Das Concerto Köln, spezialisiert auf die historische Aufführungspraxis des 18. und frühen 19. Jahrhunderts, zusammen mit Kent Nagano, ihrem Ehrendirigenten, hier also auf Abwegen. Stehen doch Schumann und Bruckner sinnbildlich für romantisch inspirierte Musik, für kraftvolle Monumente und Naturszenerie schaffende Bilder. Ein besonderes Konzert also, und das war es in der Tat. Denn soviel sei schon jetzt verraten, die historischen Instrumente vermittelten Klangbilder von Rauheit, klangfarbenreich und trennscharf.

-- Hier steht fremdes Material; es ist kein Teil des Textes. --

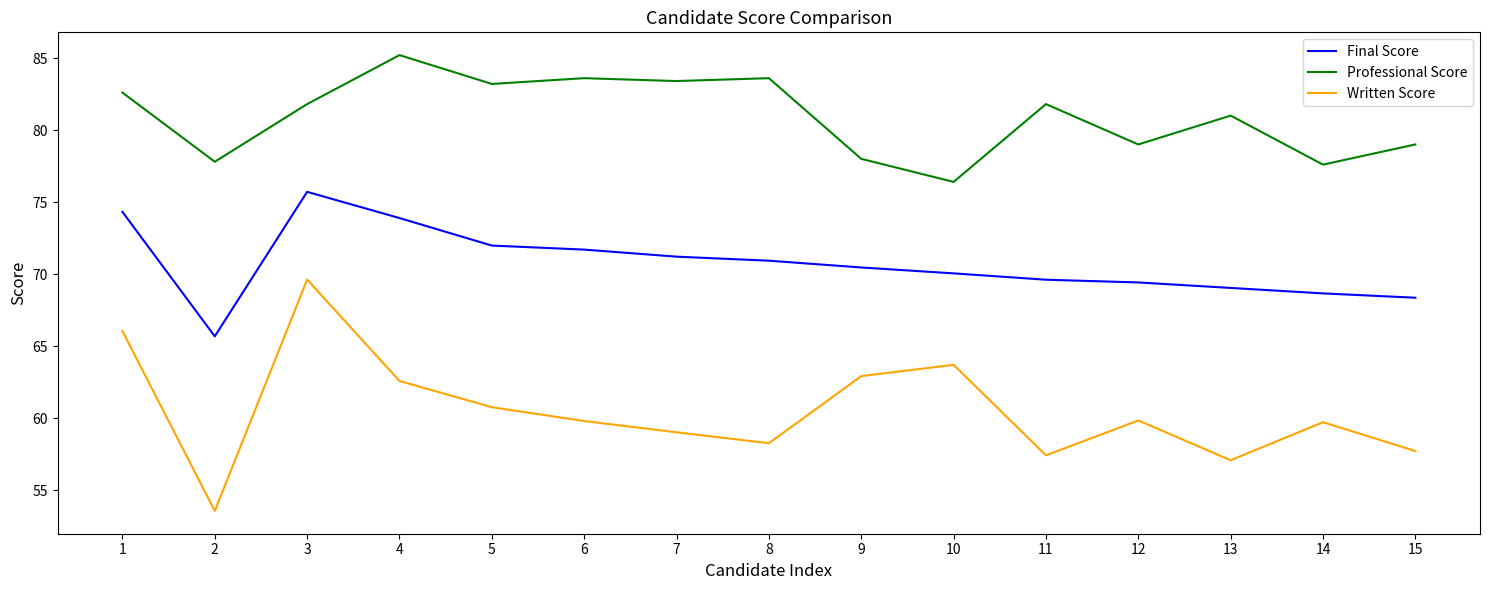

What are all the series names shown in the legend?

Final Score, Professional Score, Written Score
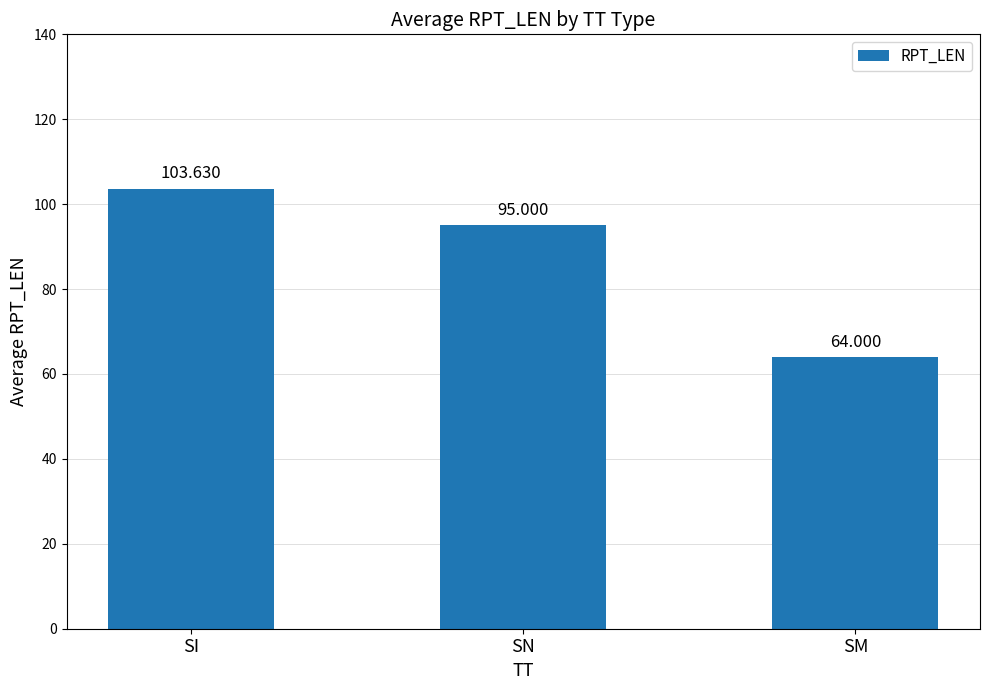

Which label corresponds to the smallest value in the chart?

SM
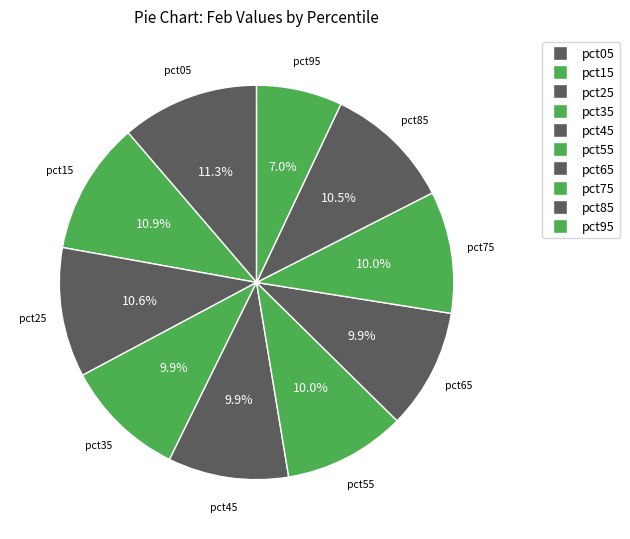

The pct25 slice represents 24% of the pie. True or false?

False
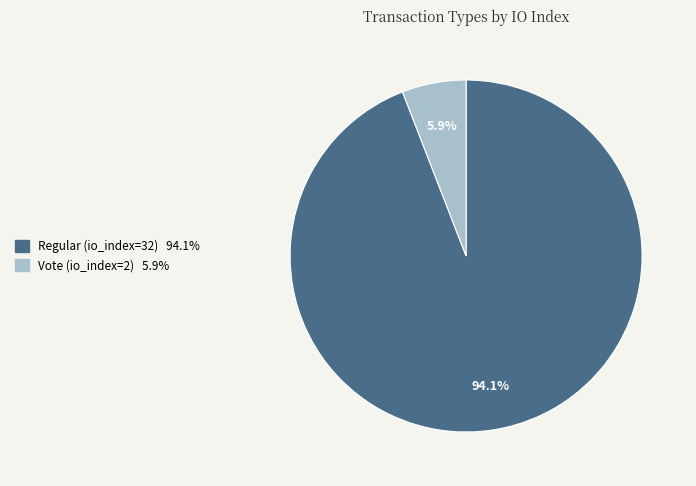

Rank the categories by value from highest to lowest.

Regular (io_index=32), Vote (io_index=2)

Doch der Reihe nach: Schumanns Spätwerk zeugt von der Unruhe, die Schumann dereinst plagte, und genau diese Stimmung verstand es Kent Nagano einzufangen. Shunske Sato, Konzertmeister und Solist, nahm scheinbar mühelos die schwierige Doppelgriffpassage am Schluss des ersten Satzes. Dann der verinnerlichte, fast schon meditative Dialog zwischen Bratschen, Celli und der Solo-Violine, von einem unvergleichlichen Teppich des Orchesters unterlegt. Aus dem crescendo der Solo-Geige erwächst eine Polonaise. Weniger cantabile, eher eigensinnig-couragiert und emotional tiefschichtig präsentierte der Solist mit Doppelgriffen und Verzierungen ein Stück großer romantischer Musik mit besonderen Eigenheiten. Da musste eine Zugabe her: Shunske Sato gestaltet die Allegro-Fuge aus der Bachschen Violin-Sonate Nr 1 g-Moll, BWV 1001, so hingebungsvoll, so lebendig, so unaufgeregt, dass man sich verbeugen wollte.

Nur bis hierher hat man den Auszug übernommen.